Altersversorgungsverpflichtungen, deren Höhe ausschließlich auf dem beizulegenden Zeitwert von Wertpapieren beruht, werden als wertpapiergebundene Pensionszusagen bezeichnet. Die Bewertung dieser Pensionsrückstellungen hat nach § 253 Abs. 1 S. 3, 4, § 246 Abs. 2 S. 2, 3 HGB mit dem beizulegenden Zeitwert der Wertpapiere zu erfolgen, soweit ein garantierter Mindestbetrag überschritten wird. Der Richtlinienentwurf sieht keine vergleichbare Regelung vor, sodass der Wert dieser Pensionsrückstellungen nach Art. 26 RL-E weiterhin mittels versicherungsmathematischer Verfahren zu bestimmen ist. Welche Auswirkungen sich aus der unterschiedlichen Bewertung ergeben, kann nur einzelfallbezogen bestimmt werden. Ein beizulegender Zeitwert, der über dem nach versicherungsmathematischen Methoden berechneten Rückstellungswert in der GKB liegt, führt zu einer höheren handelsrechtlichen Rückstellungsbewertung, die mit aktiven latenten Steuern verbunden ist. Umgekehrt entstehen passive latente Steuern, wenn der beizulegende Zeitwert des Deckungsvermögens und somit der handelsrechtliche Wertansatz der Rückstellung hinter der Rückstellungsbewertung in der GKB zurück bleibt.
Soweit die Voraussetzungen hierfür erfüllt sind, besteht für Altersversorgungsverpflichtungen oder vergleichbar langfristig fälligen Verpflichtungen nach
§ 253 Abs. 1 S. 4 i.V.m. § 246 Abs. 2 S. 2 HGB die Verrechnungspflicht mit den ihnen gegenüberstehenden Wirtschaftsgütern, dem sog.
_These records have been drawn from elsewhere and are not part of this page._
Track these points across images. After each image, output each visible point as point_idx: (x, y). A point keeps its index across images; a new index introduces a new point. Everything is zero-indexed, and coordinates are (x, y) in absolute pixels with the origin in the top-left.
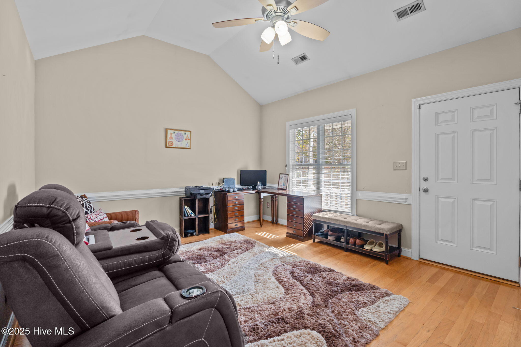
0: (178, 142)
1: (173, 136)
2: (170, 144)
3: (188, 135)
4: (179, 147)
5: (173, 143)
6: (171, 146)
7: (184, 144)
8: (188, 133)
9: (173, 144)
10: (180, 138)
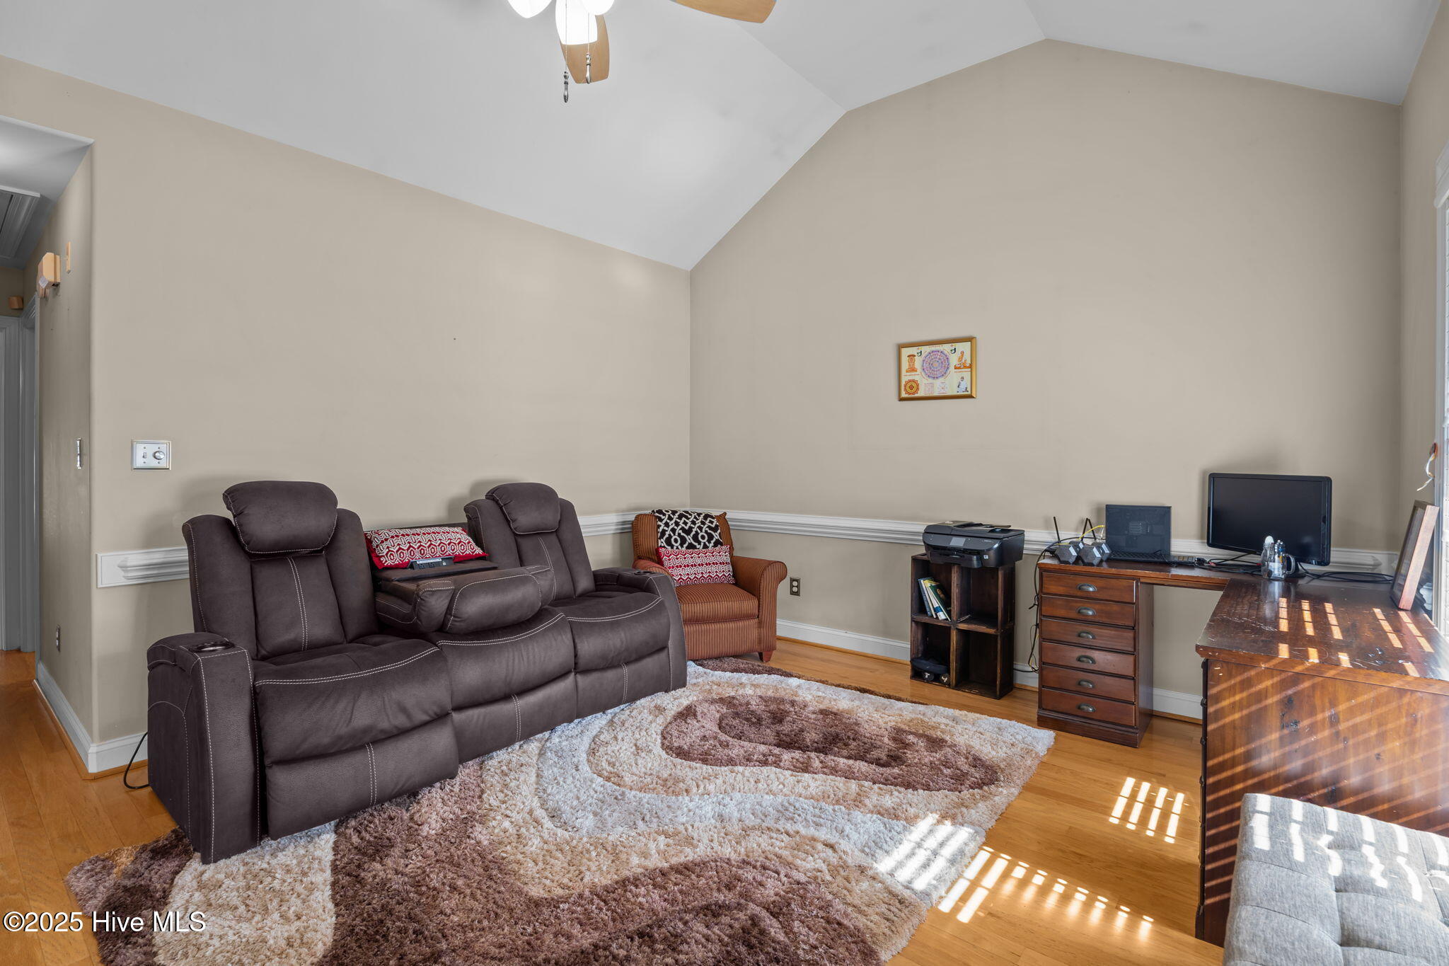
0: (934, 381)
1: (918, 363)
2: (909, 390)
3: (962, 353)
4: (936, 394)
5: (918, 385)
6: (914, 394)
7: (952, 382)
8: (965, 347)
9: (918, 389)
10: (937, 368)
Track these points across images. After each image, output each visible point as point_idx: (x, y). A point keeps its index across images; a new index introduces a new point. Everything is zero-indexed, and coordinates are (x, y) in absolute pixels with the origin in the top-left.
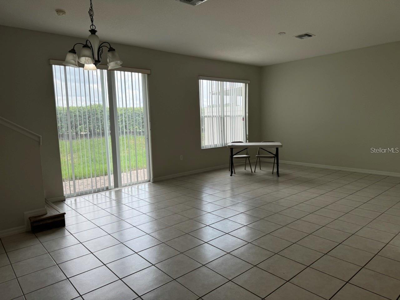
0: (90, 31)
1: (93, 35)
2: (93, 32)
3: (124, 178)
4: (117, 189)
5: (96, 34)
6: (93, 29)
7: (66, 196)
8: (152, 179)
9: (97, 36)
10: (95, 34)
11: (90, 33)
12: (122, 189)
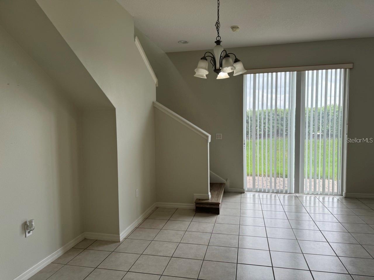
0: (216, 42)
1: (218, 46)
2: (218, 42)
3: (307, 184)
4: (297, 195)
5: (221, 44)
6: (218, 40)
7: (246, 190)
8: (345, 193)
9: (221, 45)
10: (219, 44)
11: (216, 44)
12: (303, 196)
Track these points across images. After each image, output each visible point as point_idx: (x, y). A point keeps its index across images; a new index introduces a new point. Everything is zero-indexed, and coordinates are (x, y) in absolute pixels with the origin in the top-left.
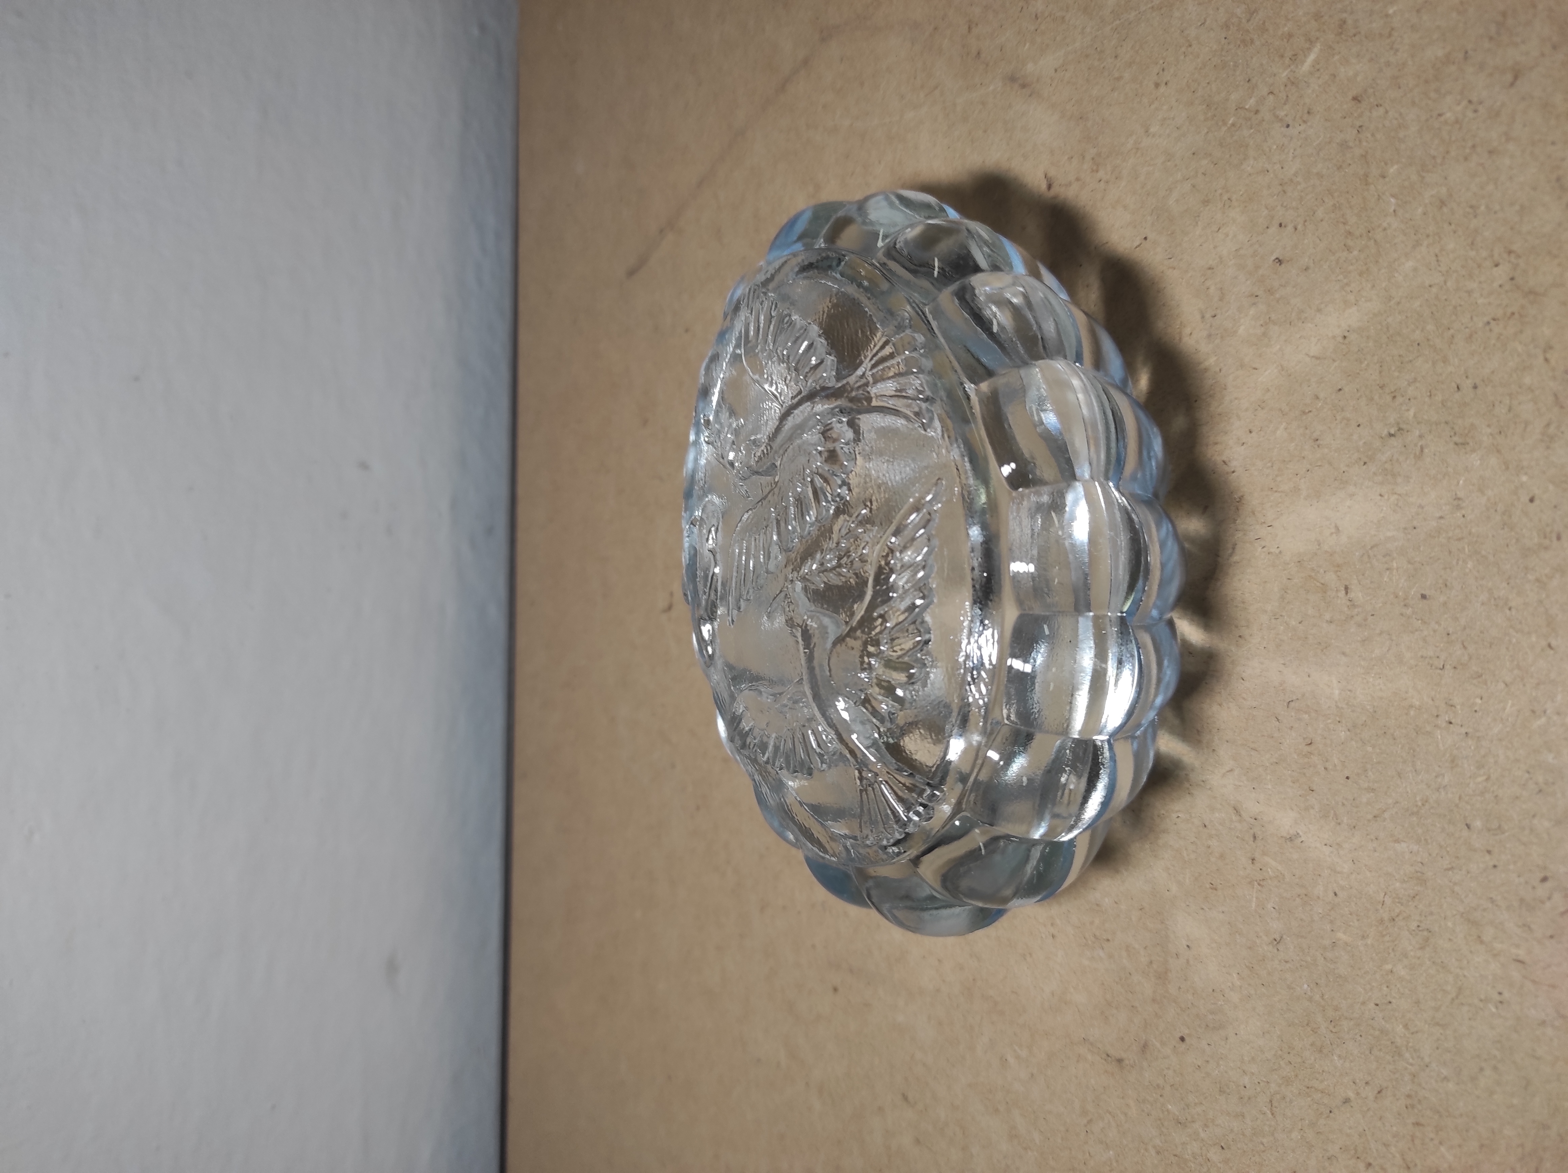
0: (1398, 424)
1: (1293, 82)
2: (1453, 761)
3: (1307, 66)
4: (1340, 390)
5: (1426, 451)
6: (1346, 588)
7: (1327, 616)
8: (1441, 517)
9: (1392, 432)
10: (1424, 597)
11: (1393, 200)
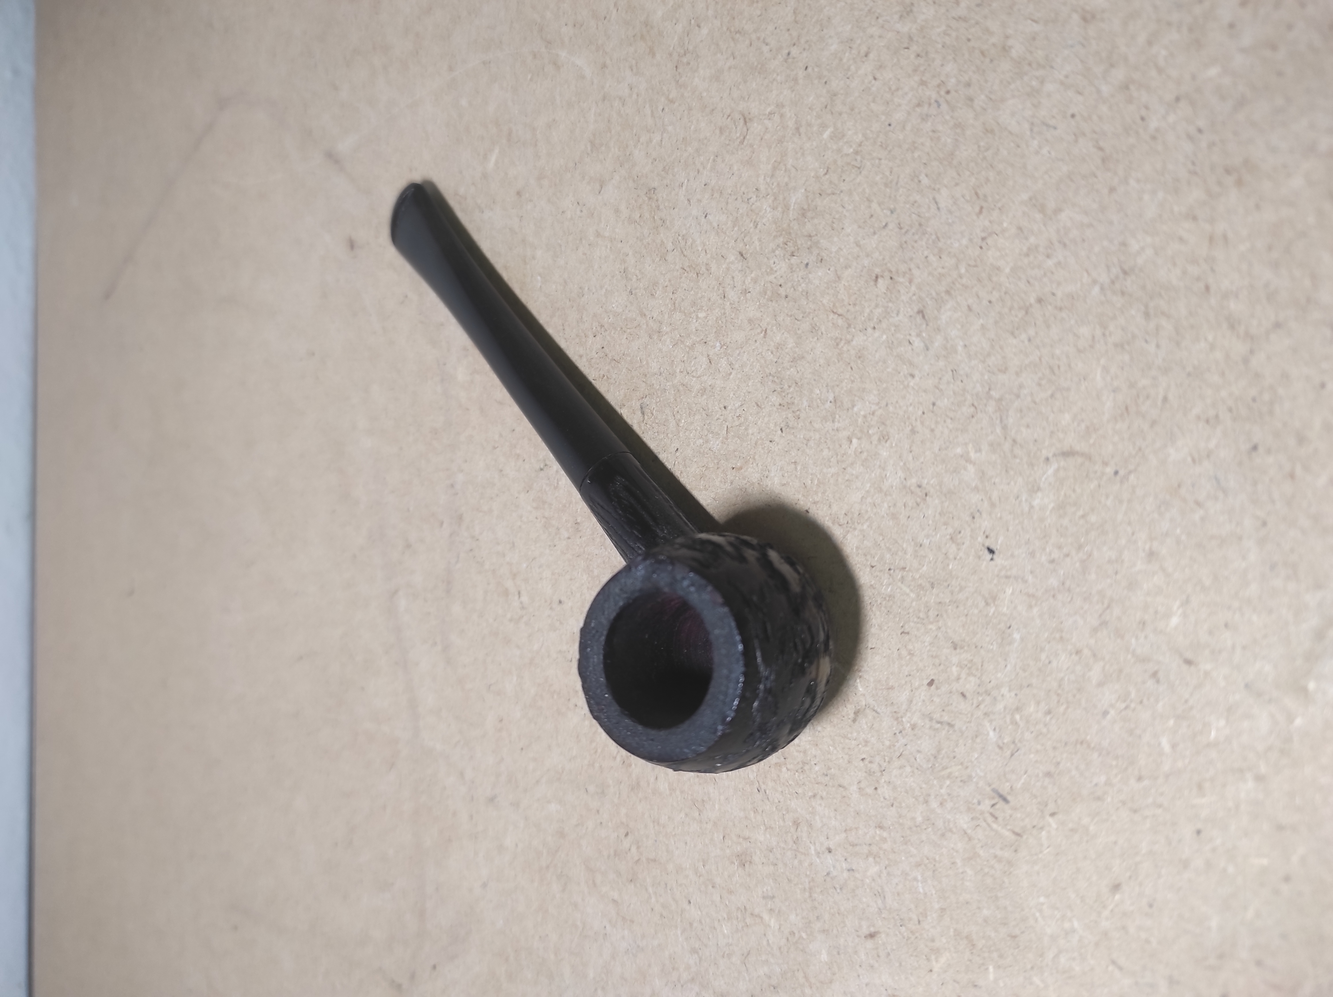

Deckungsvermögen, welches zum beizulegenden Zeitwert zu bewerten ist. Sofern sich aus der Saldierung des Deckungsvermögens mit den entsprechenden Schulden ein positiver Nettobetrag ergibt, ist dieser nach § 246 Abs. 2 S. 3 HGB als Verrechnungsposten zu aktivieren und unterliegt nach § 268 Abs. 8 HGB einem Ausschüttungsverbot. Eine entsprechende Saldierungsmöglichkeit ist im Richtlinienentwurf nicht vorgesehen, sodass die aktiven und passiven Wirtschaftsgüter getrennt anzusetzen sind.
Aus der handelsrechtlichen Saldierung ergibt sich folgende Auswirkung auf die Steuerlatenzen: den zwei steuerlichen Wertansätzen (Deckungsvermögen und Pensionsrückstellung) steht nur ein saldierter handelsrechtlicher Wertansatz gegenüber (Pensionsrückstellung oder aktiver Verrechnungsposten). Die mit der Paarbildung verbundene Beeinträchtigung des Aussagegehalts der latenten Steuerabgrenzung kann dadurch behoben werden, dass für Zwecke der Steuerabgrenzung die Saldierung aufgehoben wird. Sinkt der beizulegende Zeitwert des Deckungsvermögens unter die (fortgeführten) Anschaffungskosten, entstehen aktive latente Steuern, sofern nicht vom Abschreibungswahlrecht des Art. 41 Nr. 1 RL-E Gebrauch gemacht wird; anderenfalls unterbleibt der Ansatz latenter Steuern mangels temporärer Differenzen. Übersteigt der beizulegende Zeitwert die (fortgeführten) Anschaffungskosten, verbietet das Anschaffungskostenprinzip des Art. 33 Nr. 1 RL-E eine über die (fortgeführten) Anschaffungskosten hinausgehende Bewertung des Anlagevermögens, unabhängig von dessen Abschreibungsfähigkeit. Die hieraus resultierenden temporären Differenzen zum vergleichsweise höheren handelsrechtlichen Wertansatz begründen passive latente Steuern. Die sich aus der Rückstellungsbewertung ergebenden Auswirkungen sind den eben dargestellten Ausführungen zu entnehmen.